Jill Marie Jones has come a long way from her role as Toni Childs, the fashionable, bougie, and fun-loving character on the UPN sitcom, Girlfriends. In her exciting new role she plays Amanda Fisher, a no-nonsense detective on the Starz original series, Ash vs Evil Dead. She’s investigating weird occurrences in a small Michigan town, fighting demonic creatures, amidst blood, guts, and gore, and oh yes, she’s does 92% of her own stunts.
What’s even more commendable is that Jones has received a second breakout role in Hollywood—something that’s very rare in the TV and Film industry. “Girlfriends opened the door of comedy for me,” said Jones. “And now Ash has shown me that I love action. After filming Ash in New Zealand, I returned to the U.S. with a mass of bruises all over my body. I’ve shown my bruises off like a badge of honor. I loved every minute of it.”
With a slew of other notable TV series and films under her belt, the Texas-born actress is sending a clear message—she’s a Hollywood mainstay who brings much more than beauty on set. Black Enterprise caught up with Jones to learn more about her new role, lessons from Girlfriends, and her best advice to aspiring actresses.
Black Enterprise.com: As a child, did you dream about becoming an actress?
Jill Marie Jones: No, I don’t remember being a little girl and saying I wanted to be an actress. But my mother wasn’t surprised because of the way I behaved throughout my life. I grew up on NBC soaps, and I do remember being obsessed with Susan Lucci, who played Erica Kane on All My Children. I would watch her and repeat her “lines.” I also loved Diana Ross in Lady Sings the Blues—the film changed my life. She was brown like me, so it was like, “Wow, I can do that, too.” So, no I didn’t have acting as a target but maybe it was already written.
What’s the best career advice you could give to an aspiring actress?
Everybody’s journey is their own. Stay true to who you are. It’s not only about the things you say “yes” to, it’s also about the things you say “no” to.

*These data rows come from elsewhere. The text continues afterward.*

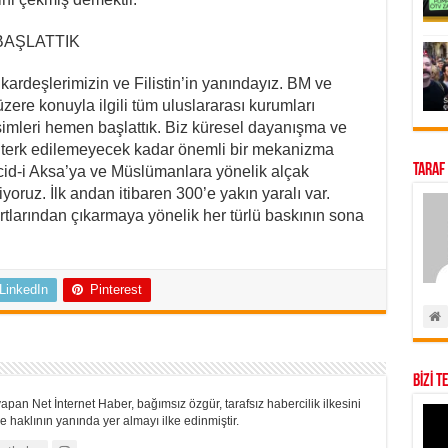
BAŞLATTIK
ardeşlerimizin ve Filistin’in yanındayız. BM ve
üzere konuyla ilgili tüm uluslararası kurumları
şimleri hemen başlattık. Biz küresel dayanışma ve
ine terk edilemeyecek kadar önemli bir mekanizma
Taraf
id-i Aksa’ya ve Müslümanlara yönelik alçak
iyoruz. İlk andan itibaren 300’e yakın yaralı var.
urtlarından çıkarmaya yönelik her türlü baskının sona
LinkedIn
Pinterest
BİZİ T
apan Net İnternet Haber, bağımsız özgür, tarafsız habercilik ilkesini
 haklının yanında yer almayı ilke edinmiştir.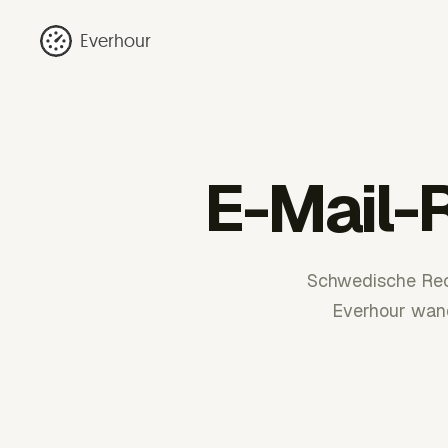
Everhour
E-Mail-
Schwedische Rec
Everhour wand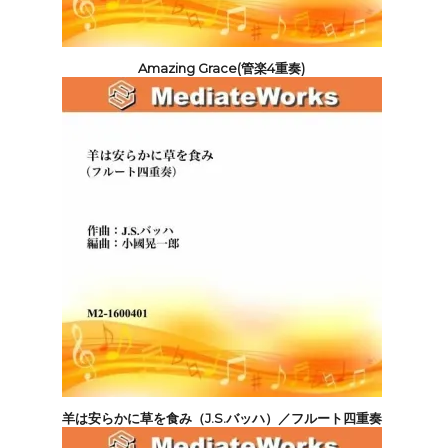
Amazing Grace(管楽4重奏)
3,300円(税込)
羊は安らかに草を食み（J.S.バッハ）／フルート四重奏
3,300円(税込)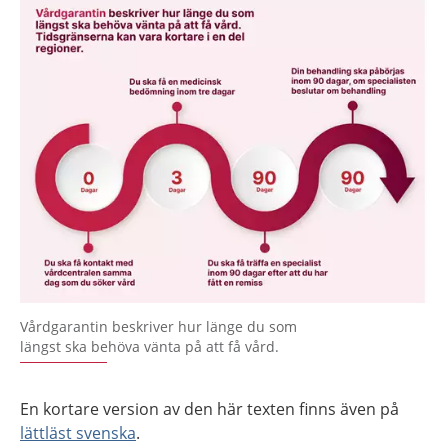
Vårdgarantin beskriver hur länge du som
längst ska behöva vänta på att få vård.
En kortare version av den här texten finns även på
lättläst svenska
.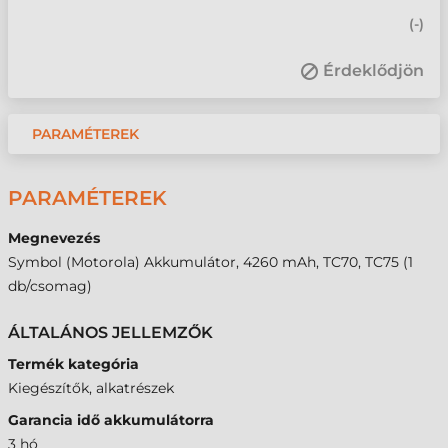
(
-
)
Érdeklődjön
PARAMÉTEREK
PARAMÉTEREK
Megnevezés
Symbol (Motorola) Akkumulátor, 4260 mAh, TC70, TC75 (1
db/csomag)
ÁLTALÁNOS JELLEMZŐK
Termék kategória
Kiegészítők, alkatrészek
Garancia idő akkumulátorra
3 hó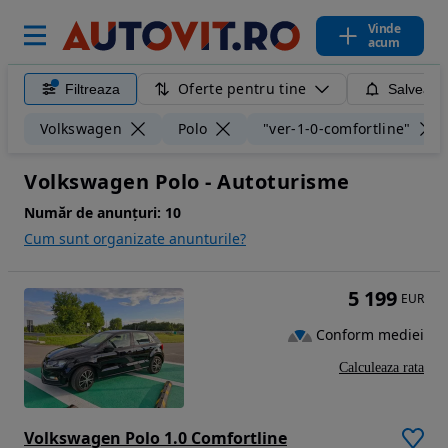
Vinde
acum
Oferte pentru tine
Filtreaza
Salveaza
Volkswagen
Polo
"ver-1-0-comfortline"
Volkswagen Polo - Autoturisme
Număr de anunțuri:
10
Cum sunt organizate anunturile?
5 199
EUR
Conform mediei
Calculeaza rata
Volkswagen Polo 1.0 Comfortline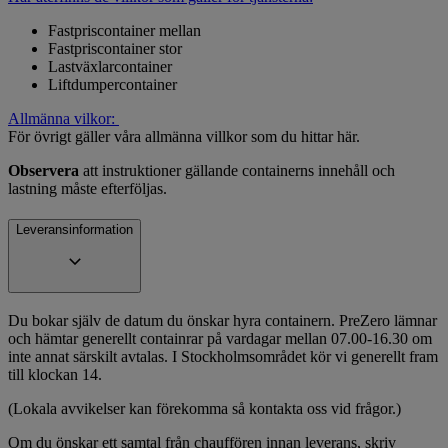
Fastpriscontainer mellan
Fastpriscontainer stor
Lastväxlarcontainer
Liftdumpercontainer
Allmänna vilkor:
För övrigt gäller våra allmänna villkor som du hittar här.
Observera
att instruktioner gällande containerns innehåll och
lastning måste efterföljas.
Leveransinformation
Du bokar själv de datum du önskar hyra containern. PreZero lämnar
och hämtar generellt containrar på vardagar mellan 07.00-16.30 om
inte annat särskilt avtalas. I Stockholmsområdet kör vi generellt fram
till klockan 14.
(Lokala avvikelser kan förekomma så kontakta oss vid frågor.)
Om du önskar ett samtal från chauffören innan leverans, skriv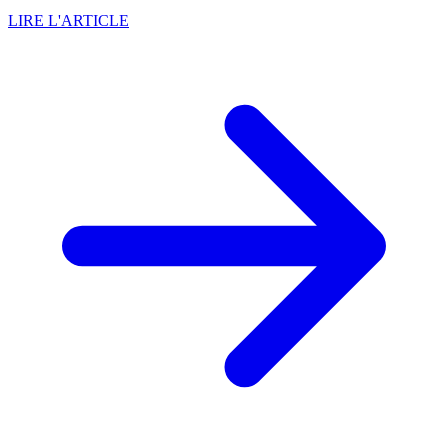
LIRE L'ARTICLE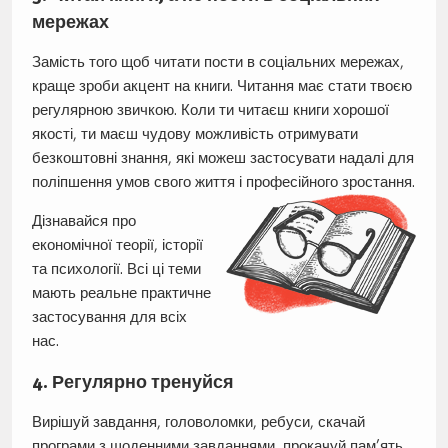
мережах
Замість того щоб читати пости в соціальних мережах,
краще зроби акцент на книги. Читання має стати твоєю
регулярною звичкою. Коли ти читаєш книги хорошої
якості, ти маєш чудову можливість отримувати
безкоштовні знання, які можеш застосувати надалі для
поліпшення умов свого життя і професійного зростання.
Дізнавайся про
економічної теорії, історії
та психології. Всі ці теми
мають реальне практичне
застосування для всіх
нас.
4. Регулярно тренуйся
Вирішуй завдання, головоломки, ребуси, скачай
програми з щоденними завданнями, прокачуй пам’ять.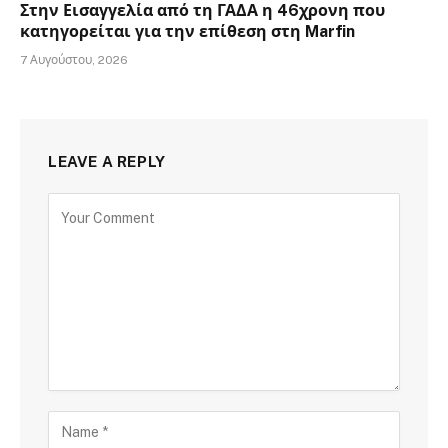
Στην Εισαγγελία από τη ΓΑΔΑ η 46χρονη που
κατηγορείται για την επίθεση στη Marfin
7 Αυγούστου, 2026
LEAVE A REPLY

I hear people say all the time, “I think I want to start acting.” But if it was easy, everyone would be doing it. So study and take a class. You have to know what you want to do in this industry because there are a lot of different avenues you can take. When I came to Los Angeles I was very clear on what I wanted to do and where I wanted to go. I’m very proud to say that I stayed truthfully on my path. A young actor can come here (LA) and just be mind blown. I don’t like the fame. I like being on set; that’s one of the happiest places for me. Someone could say I have to be on set for 18 hours a day and I get excited, like, “What? 18 hours? I’m there!”